• [Hardware project source files]:
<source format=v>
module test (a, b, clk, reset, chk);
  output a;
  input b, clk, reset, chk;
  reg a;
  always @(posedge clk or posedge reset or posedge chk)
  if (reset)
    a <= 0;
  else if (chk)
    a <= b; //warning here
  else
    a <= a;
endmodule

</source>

---

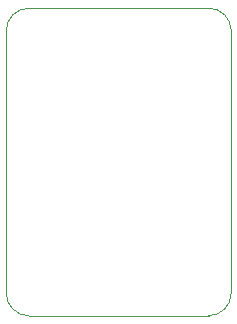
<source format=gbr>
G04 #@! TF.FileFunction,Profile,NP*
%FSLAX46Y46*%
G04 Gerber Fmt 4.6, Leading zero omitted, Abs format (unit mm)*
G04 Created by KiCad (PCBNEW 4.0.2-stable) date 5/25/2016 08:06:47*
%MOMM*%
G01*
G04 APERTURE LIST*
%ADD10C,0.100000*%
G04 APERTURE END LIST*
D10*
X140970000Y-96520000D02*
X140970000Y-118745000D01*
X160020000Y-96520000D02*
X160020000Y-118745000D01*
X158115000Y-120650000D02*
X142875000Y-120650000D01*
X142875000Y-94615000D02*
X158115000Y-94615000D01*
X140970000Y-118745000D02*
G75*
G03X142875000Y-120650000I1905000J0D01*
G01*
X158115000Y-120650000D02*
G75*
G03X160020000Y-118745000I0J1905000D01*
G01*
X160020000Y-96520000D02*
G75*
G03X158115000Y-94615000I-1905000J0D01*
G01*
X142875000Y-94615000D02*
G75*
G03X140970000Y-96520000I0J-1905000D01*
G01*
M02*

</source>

• [Task item]: State in a single number how many lines in the data include the word "APERTURE".

• [Task response]: 2